A spate of scams in which criminals use technology to take over victims’ computers has been reported by an anti-fraud group. Financial Fraud Action, a body set up by the financial services industry, said that fraudsters were impersonating major companies to steal money. They claim they are fixing a slow internet connection, but trick firms into allowing funds to be transferred. Some claim to be calling as a result of recent high-profile data breaches. While “working” on the internet fault, the fraudster claims the victim is entitled to compensation and asks them to log into their bank account. The scammers still have access to the computer and will put up a fake screen which makes it appear the money has arrived. Working in the background, they will take money from the victim’s bank account.
Mark James, Security Specialist at IT Security Firm ESET :
What is happening?
“We always see a flurry of fraud activity surrounding high profile data breaches and that’s why the public need to be very aware of what’s happening in the cyber world. When companies get hacked or compromised it’s not just the stolen credit card or password info that causes others to be scammed, it can be simply a case of using that info as a tool to gain access to your machine.”
How do attackers carry out this attack?
“With the likes of TalkTalk in the UK, with a subscriber base of over 4 million, it makes no difference if your details were actually taken or not, if someone phones you up and masquerades as a concerned staff member offering to help you in this time of need you could easily be tricked into taking that help. If they then slide in the offer of compensation then the chances are you would be well and truly hooked. By asking you to turn your computer on and logging in remotely to help you, it could easily lead to malware being installed on your machine with all manner of things happening in the background, including financial access if they manage to persuade you to log into you banks real time.”

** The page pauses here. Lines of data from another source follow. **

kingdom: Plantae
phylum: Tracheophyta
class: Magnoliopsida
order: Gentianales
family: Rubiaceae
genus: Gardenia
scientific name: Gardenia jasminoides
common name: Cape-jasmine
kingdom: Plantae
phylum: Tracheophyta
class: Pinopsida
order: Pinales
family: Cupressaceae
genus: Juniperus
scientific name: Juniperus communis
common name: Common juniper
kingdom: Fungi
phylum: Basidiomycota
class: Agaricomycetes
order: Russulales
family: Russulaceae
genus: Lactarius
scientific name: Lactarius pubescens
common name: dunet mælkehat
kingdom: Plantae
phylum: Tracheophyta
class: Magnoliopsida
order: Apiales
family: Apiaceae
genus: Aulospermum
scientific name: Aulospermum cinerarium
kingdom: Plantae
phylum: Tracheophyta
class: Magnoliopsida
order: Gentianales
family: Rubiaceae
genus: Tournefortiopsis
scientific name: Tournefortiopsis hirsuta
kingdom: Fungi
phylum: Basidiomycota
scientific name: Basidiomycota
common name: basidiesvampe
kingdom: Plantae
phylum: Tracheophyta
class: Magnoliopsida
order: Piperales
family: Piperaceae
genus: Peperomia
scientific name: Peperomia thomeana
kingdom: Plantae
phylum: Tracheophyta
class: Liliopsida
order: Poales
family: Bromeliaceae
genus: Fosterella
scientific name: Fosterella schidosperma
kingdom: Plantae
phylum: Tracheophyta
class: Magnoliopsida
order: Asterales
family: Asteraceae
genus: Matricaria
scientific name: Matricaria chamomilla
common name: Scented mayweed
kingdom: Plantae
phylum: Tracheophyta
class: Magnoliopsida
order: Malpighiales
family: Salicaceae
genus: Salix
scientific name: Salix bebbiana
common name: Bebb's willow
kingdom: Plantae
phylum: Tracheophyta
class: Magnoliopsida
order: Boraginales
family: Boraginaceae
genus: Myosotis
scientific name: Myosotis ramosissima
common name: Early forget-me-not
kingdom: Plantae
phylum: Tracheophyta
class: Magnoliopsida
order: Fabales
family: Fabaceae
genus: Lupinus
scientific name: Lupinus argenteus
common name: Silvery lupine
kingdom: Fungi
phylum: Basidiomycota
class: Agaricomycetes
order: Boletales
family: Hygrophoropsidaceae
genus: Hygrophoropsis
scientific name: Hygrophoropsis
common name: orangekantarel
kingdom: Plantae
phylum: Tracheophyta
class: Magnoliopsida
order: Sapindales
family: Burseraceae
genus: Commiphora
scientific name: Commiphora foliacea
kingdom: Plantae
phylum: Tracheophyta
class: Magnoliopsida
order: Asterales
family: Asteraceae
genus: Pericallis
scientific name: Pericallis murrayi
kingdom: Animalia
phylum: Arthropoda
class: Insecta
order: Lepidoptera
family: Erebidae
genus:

How can people protect themselves?
“It is very important that people understand that any good organisation will accept the fact that you need to verify who they are. If you’re entitled to some compensation it will be the same amount tomorrow or this afternoon as it is now. Putting the phone down and checking on a confirmed number or even a mobile device if you are overly concerned could be the difference in being scammed or not. Always step back, take a few minutes to get your head around the situation, and do not let anyone force or fluster you into doing something in haste.”